The clashes in the troubled Tierra Calienta region were the worst since the army and federal police launched a joint operation in May to protect the local population from the notorious Knights Templar cartel.

The territory has seen tensions escalate since the recent emergence of several heavily-armed vigilante groups set up to combat the Knights Templar gang.

Mexico's government on Wednesday called for calm in the region as security forces worked to restore order.

"We have launched a joint and coordinated operation with the Ministry of Defense and the Navy to restore order in the area," Michoacan deputy prosecutor Marco Aguilera told Millennium television.

Tuesday's violence erupted when attackers armed with high-powered rifles and grenades mounted an assault on several police checkpoints.
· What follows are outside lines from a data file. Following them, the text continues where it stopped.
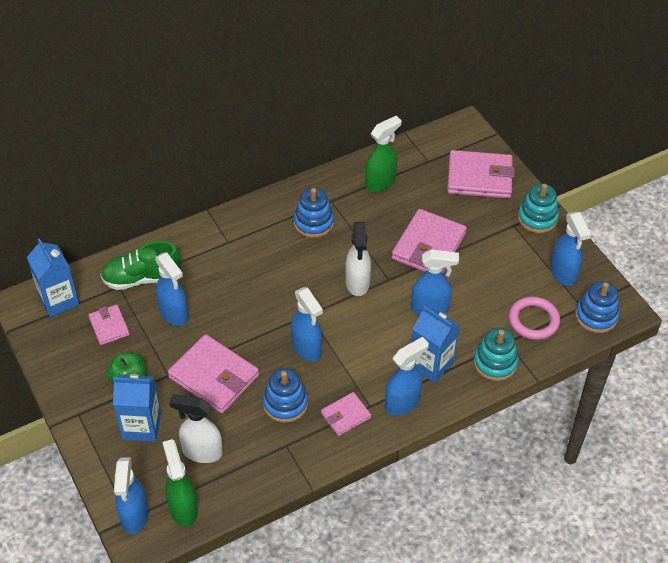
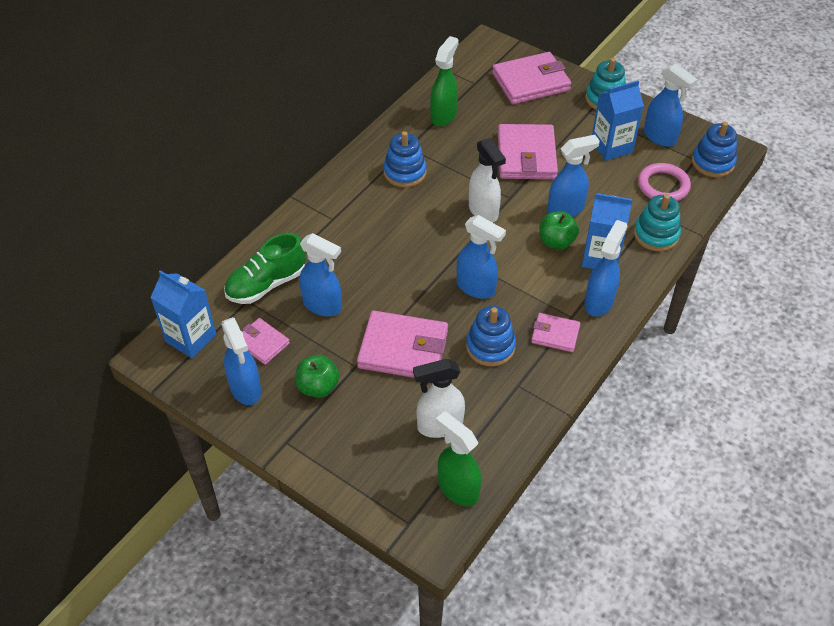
camera: 25 degrees left, 0 degrees up
blue carton [113,374,161,442] -> blue carton moved to [592,80,644,161]
blue spray bottle [114,458,148,534] -> blue spray bottle moved to [221,317,261,405]
pink wallet [321,392,371,436] -> pink wallet turned 75 degrees clockwise [531,313,581,352]
none -> green apple [539,211,579,249]

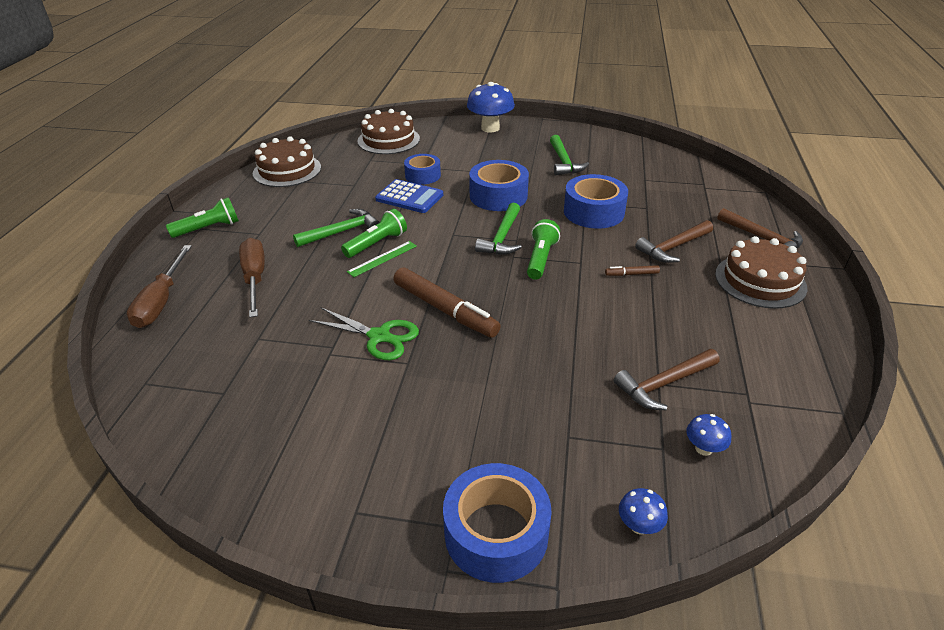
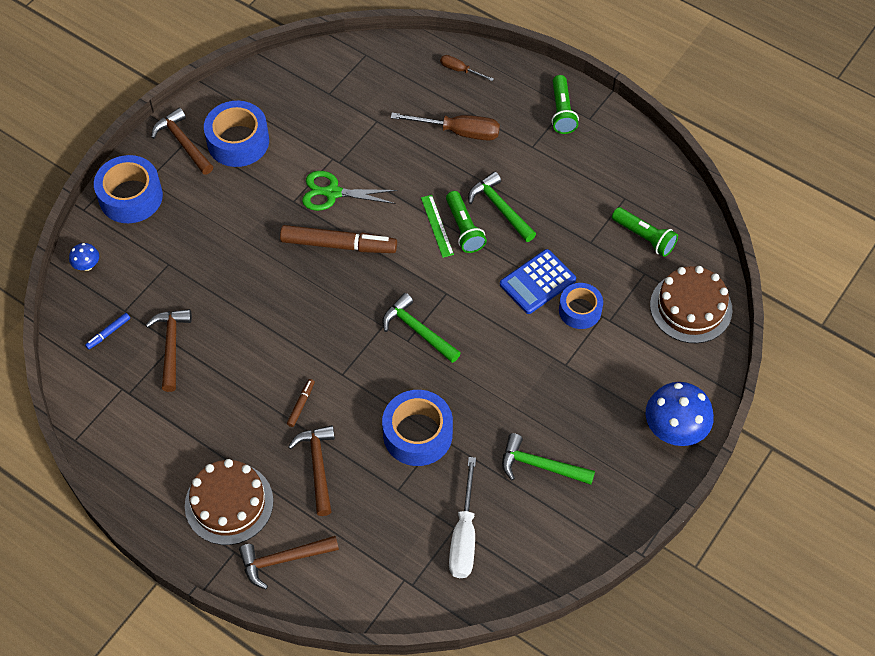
camera: 115 degrees right, 20 degrees up
brown screwdriver [127,245,192,328] -> brown screwdriver [440,55,494,81], size x0.55
brown cake [253,136,321,187] -> none
green hammer [293,209,380,247] -> green hammer turned 150 degrees clockwise [468,172,536,242]
green scissors [309,307,419,360] -> green scissors turned 45 degrees clockwise [302,171,398,211]
brown marker [393,267,501,338] -> brown marker turned 150 degrees counterclockwise [280,225,397,253]
blue tape [469,160,529,211] -> blue tape moved to [204,101,269,167]
green flashlight [527,219,560,280] -> green flashlight moved to [612,207,678,257]
blue mushroom [686,414,731,456] -> blue marker [85,313,130,350]
none -> brown hammer [151,108,213,175]
none -> white screwdriver [449,457,476,578]

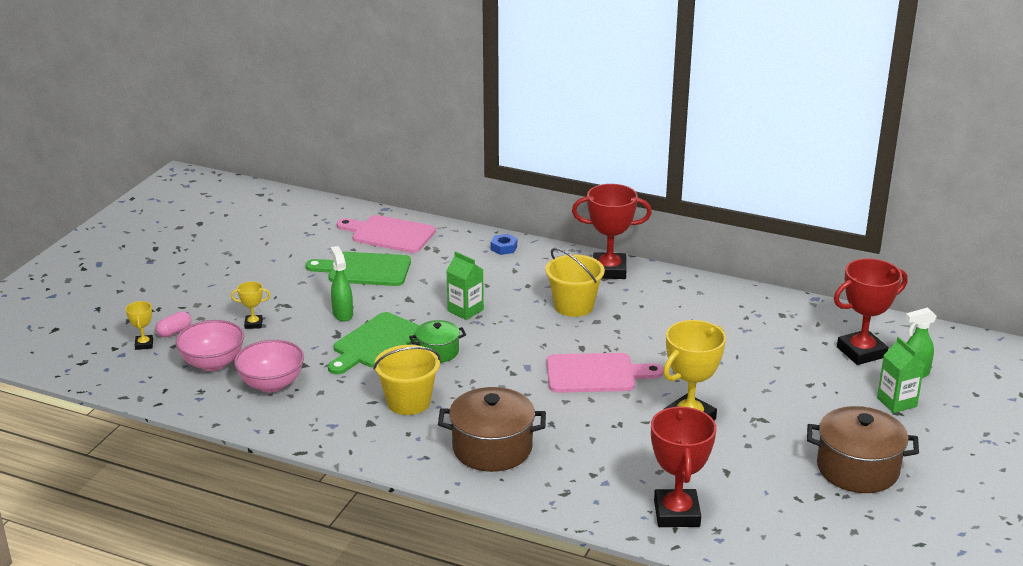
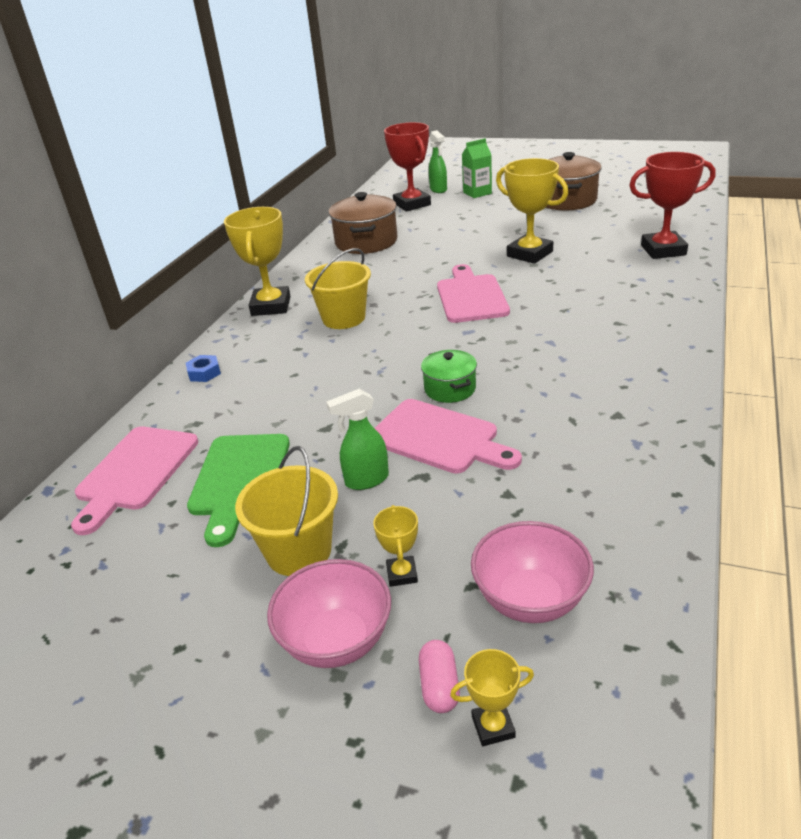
camera: 90 degrees left, 5 degrees up
pink capsule [155,311,191,337] -> pink capsule turned 45 degrees clockwise [419,640,460,713]
pink bowl [234,340,304,392] -> pink bowl moved to [267,559,391,668]
green cutting board [328,312,420,374] -> pink cutting board [375,399,522,474]
yellow bucket [373,345,441,415] -> yellow bucket moved to [235,446,338,576]
brown pot [438,387,546,472] -> brown pot moved to [328,192,397,254]
green carton [446,251,484,320] -> none
red trophy [572,184,652,279] -> yellow trophy [224,207,291,316]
Neither local nor federal officials have identified the groups responsible for the violence. However the Reforma newspaper, citing unidentified security sources, blamed the attacks on the Knights Templar cartel.

Interior Minister Miguel Angel Osorio Chong meanwhile canceled a scheduled a press conference with visiting US Homeland Security Secretary Janet Napolitano.

Michoacan was the first state to see troops when former Mexico president Felipe Calderon decided to deploy tens of thousands of soldiers across the country to crack down on drug cartels in 2006.

Mexico's drug war has left an estimated 70,000 people dead to date, while Michoacan has witnessed the rise of the increasingly powerful Knights Templar gang.

Drug gangs have existed for decades in Michoacan, a hotbed of marijuana and opium production and home to makeshift labs used to produce synthetic drugs for the United States.